Part 4 (2/2)

”Come, Mr. George, it is time for us to go aboard.”

”Have you got the tickets?” said Mr. George, quietly, still keeping his eyes upon a book that he was examining.

”No,” said Waldron. ”Are _we_ to get the tickets?”

”Of course,” said Mr. George. ”I have nothing to do with it. You and Rollo have undertaken to get me to Glasgow without my having any thought or concern about it.”

”Well, come, Rollo, quick; let's go and get them. Where's the booking office?”

At the English stations the place where the tickets are bought is called the booking office. It is necessary to procure tickets, or you cannot commence the journey; for it is not customary, as in America, to allow the pa.s.sengers the privilege, when they desire it, of paying in the cars.

”Do you know where the booking office is, Mr. George?” said Waldron.

”No,” said Mr. George, ”but if you look about you will find it.”

So Waldron and Rollo ran off to find the office. It was down stairs.

Before they came back with the tickets the train was gone.

”It is no matter,” said Mr. George. ”Indeed, I think it is my fault rather than yours, for it was not distinctly understood that you were to get the tickets. There will be another train pretty soon, I presume. In the mean time I should like to look at these books, and you and Rollo can amuse yourselves about the station.”

So Waldron and Rollo went off to see if they could find a time table, in order to learn when the next train would go. They found that there would be another train in an hour. In the mean time it began to rain again, which prevented the party from taking a walk about the town; so they had to amuse themselves at the station as they best could.

There was a refreshment room at the station, and the boys thought at first that it would be a good plan to have something to eat; but, finally, they concluded that they would wait, and have a regular dinner at the coffee room of the hotel. Mr. George left them to decide the question themselves as they thought best.

The hour, however, soon glided away, and at the end of it the party took their seats in the train, and were trundled rapidly along the banks of the river to Glasgow. The road lay through beautiful parks a considerable portion of the way, with glimpses of the water here and there between the trees. The view of the scenery, however, was very much impeded by the falling rain.

CHAPTER IV.

THE EXPEDITION PLANNED.

The boys were very successful in their selection of a hotel, for the Queen's Hotel, in Glasgow, is one of the most comfortable and best managed inns in the kingdom.
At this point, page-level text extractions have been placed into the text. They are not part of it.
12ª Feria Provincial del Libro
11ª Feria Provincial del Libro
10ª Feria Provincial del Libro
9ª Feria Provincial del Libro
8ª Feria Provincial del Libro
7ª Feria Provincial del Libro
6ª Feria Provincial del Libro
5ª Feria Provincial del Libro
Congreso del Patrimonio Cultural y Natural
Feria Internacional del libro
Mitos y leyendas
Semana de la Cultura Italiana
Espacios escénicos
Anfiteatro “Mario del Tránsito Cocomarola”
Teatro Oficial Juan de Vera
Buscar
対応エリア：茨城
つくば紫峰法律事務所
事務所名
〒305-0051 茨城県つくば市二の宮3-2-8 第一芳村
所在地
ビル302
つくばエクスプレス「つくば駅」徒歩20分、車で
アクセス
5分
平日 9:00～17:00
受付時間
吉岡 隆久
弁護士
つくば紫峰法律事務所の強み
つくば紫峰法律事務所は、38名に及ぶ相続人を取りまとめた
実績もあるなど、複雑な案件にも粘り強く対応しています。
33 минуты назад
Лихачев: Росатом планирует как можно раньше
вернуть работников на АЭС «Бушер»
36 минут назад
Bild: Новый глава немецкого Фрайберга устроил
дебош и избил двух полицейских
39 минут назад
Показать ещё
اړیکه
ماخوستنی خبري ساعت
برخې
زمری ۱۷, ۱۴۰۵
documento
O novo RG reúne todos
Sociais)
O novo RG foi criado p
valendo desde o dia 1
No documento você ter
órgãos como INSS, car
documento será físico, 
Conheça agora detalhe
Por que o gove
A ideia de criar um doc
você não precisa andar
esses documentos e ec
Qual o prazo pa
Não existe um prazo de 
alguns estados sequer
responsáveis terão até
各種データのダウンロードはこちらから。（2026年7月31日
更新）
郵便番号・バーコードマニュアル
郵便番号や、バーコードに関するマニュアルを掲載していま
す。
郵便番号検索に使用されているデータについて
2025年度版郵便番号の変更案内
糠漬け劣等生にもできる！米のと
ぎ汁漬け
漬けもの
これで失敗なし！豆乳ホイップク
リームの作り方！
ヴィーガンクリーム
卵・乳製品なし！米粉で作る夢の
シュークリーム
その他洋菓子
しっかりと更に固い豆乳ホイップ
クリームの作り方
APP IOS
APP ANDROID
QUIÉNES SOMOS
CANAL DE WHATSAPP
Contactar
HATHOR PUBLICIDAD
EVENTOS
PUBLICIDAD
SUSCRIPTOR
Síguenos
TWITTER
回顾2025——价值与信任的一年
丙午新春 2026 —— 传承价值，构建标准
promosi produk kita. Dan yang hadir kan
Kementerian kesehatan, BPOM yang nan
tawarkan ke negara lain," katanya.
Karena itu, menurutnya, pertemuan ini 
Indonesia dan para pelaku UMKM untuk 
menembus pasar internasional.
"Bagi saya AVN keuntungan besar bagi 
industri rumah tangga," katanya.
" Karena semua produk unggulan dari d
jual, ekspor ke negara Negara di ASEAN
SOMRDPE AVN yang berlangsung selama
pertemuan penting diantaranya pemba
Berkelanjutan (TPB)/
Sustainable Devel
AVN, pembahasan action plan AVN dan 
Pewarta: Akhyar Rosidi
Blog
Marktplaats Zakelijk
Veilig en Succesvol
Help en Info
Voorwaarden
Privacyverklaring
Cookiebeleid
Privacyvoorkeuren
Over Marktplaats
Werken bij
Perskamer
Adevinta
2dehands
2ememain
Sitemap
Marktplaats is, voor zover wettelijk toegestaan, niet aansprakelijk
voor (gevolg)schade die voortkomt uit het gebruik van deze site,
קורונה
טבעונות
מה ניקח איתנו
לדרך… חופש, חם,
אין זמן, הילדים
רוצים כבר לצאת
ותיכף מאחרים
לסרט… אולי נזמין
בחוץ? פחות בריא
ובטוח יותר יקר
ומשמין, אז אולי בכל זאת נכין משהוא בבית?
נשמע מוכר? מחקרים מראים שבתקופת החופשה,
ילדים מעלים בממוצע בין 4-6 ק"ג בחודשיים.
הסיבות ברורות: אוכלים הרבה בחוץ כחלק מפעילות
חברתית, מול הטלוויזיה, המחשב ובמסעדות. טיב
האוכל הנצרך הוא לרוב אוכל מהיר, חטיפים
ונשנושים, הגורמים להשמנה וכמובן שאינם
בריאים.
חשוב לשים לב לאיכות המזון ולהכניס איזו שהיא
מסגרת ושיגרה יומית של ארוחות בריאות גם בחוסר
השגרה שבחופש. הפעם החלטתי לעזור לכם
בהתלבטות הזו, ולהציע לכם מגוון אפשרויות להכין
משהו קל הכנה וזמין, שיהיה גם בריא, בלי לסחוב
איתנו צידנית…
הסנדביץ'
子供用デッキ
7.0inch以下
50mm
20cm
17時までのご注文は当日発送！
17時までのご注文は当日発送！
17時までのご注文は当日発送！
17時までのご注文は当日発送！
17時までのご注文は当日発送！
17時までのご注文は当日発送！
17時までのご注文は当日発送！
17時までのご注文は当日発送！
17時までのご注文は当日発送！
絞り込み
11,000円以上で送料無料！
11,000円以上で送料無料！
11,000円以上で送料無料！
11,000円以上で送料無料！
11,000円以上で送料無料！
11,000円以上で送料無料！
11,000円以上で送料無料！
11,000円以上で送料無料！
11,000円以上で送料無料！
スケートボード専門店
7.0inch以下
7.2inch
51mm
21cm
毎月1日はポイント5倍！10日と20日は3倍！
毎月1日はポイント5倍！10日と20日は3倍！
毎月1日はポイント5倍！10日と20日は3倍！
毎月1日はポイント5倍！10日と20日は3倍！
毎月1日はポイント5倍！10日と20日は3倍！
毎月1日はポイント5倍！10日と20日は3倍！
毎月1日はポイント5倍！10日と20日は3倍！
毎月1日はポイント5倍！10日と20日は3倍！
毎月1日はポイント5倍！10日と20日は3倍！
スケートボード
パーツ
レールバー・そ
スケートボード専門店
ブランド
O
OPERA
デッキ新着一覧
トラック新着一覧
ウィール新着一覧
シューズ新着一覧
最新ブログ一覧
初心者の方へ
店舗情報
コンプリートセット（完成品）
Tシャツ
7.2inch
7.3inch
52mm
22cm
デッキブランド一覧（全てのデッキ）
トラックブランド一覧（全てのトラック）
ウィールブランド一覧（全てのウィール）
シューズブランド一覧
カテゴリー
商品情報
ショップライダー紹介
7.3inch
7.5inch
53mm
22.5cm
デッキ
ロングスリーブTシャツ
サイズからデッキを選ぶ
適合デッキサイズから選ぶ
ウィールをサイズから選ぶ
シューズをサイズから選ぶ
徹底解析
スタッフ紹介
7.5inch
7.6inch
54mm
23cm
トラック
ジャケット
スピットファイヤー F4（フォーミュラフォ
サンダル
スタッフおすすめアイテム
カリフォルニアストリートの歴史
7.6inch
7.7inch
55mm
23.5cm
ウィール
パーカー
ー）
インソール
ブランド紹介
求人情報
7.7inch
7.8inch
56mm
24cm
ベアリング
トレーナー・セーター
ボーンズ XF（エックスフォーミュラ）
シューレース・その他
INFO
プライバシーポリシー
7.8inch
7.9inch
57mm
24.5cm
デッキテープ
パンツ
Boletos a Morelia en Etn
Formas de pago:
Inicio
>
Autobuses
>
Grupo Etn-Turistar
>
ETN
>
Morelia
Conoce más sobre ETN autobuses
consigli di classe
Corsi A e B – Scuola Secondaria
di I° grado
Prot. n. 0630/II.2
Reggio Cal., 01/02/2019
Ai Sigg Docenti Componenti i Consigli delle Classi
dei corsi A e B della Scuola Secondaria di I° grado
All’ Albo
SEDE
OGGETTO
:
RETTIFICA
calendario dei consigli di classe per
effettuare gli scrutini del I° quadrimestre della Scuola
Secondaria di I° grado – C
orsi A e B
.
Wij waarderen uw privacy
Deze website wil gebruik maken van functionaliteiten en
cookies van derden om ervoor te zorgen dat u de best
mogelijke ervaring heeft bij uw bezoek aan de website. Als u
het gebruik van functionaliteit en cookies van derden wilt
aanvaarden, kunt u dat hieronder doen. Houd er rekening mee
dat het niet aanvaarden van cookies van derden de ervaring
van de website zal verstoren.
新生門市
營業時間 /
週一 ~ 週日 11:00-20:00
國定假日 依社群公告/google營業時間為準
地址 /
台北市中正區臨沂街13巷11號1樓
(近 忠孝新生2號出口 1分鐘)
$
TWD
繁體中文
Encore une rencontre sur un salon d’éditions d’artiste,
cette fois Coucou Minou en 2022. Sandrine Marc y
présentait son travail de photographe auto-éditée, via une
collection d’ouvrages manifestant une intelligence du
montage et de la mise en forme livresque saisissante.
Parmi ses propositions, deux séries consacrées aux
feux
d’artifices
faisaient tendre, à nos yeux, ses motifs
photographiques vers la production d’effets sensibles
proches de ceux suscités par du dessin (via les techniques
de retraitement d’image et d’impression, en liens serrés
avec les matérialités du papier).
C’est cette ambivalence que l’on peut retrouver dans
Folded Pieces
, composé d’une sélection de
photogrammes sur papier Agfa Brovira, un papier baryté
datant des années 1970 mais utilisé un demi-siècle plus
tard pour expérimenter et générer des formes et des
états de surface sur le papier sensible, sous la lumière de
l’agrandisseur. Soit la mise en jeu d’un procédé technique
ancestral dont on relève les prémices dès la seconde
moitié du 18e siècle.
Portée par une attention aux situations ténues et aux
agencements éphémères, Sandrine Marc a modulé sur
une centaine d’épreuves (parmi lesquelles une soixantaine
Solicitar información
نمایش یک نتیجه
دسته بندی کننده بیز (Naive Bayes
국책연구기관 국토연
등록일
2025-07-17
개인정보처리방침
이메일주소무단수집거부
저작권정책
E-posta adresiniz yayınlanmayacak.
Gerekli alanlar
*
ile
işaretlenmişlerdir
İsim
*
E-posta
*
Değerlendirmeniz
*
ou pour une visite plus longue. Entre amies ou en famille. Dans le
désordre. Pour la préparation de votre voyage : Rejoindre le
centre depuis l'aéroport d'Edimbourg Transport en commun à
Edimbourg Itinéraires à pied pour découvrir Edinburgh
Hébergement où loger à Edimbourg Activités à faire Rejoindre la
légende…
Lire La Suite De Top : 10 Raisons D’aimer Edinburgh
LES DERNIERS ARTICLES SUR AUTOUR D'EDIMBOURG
The party _rode_ to the inn, in a cab which they took at the station in Glasgow, when the train arrived there, instead of walking, as they had done in going from the boat to the station at Greenock. The boys asked Mr. George's advice on this point, and he said that, though he was unwilling to take any responsibility, he had no objection whatever to giving his advice, whenever they wished for it. So he told them that he thought it was always best to go to a hotel in a carriage of some sort.

”Because,” said he, ”in England and Scotland,--that is, in all the great towns,--if we come on foot, they think that we are poor, and of no consequence, and so give us the worst rooms, and pay us very little attention.”

When the cab arrived at the hotel Waldron said,--

”There, Mr. George, we have brought you safe to the hotel. Now we have nothing more to do. We give up the command to you now.”

”Very well,” said Mr. George.

Two or three nicely dressed porters and waiters came out from the door of the hotel, to receive the travellers and wait upon them in. The porters took the baggage, even to the coats and umbrellas, and the head waiter led the way into the house. Waldron paid the cabman as he stepped out of the cab. He knew what the fare was, and he had it all ready. Mr.

George said to the waiter that he wanted two bedrooms, one with two beds in it. The waiter bowed, with an air of great deference and respect, and said that the chambermaid would show the rooms. The chambermaid, who was a very nice-looking and tidily-dressed young woman, stood at the foot of the stairs, ready to conduct the newly-arrived party up to the chambers.

She accordingly led the way, and Mr. George and the boys followed--two neat-looking porters coming behind with the various articles of baggage.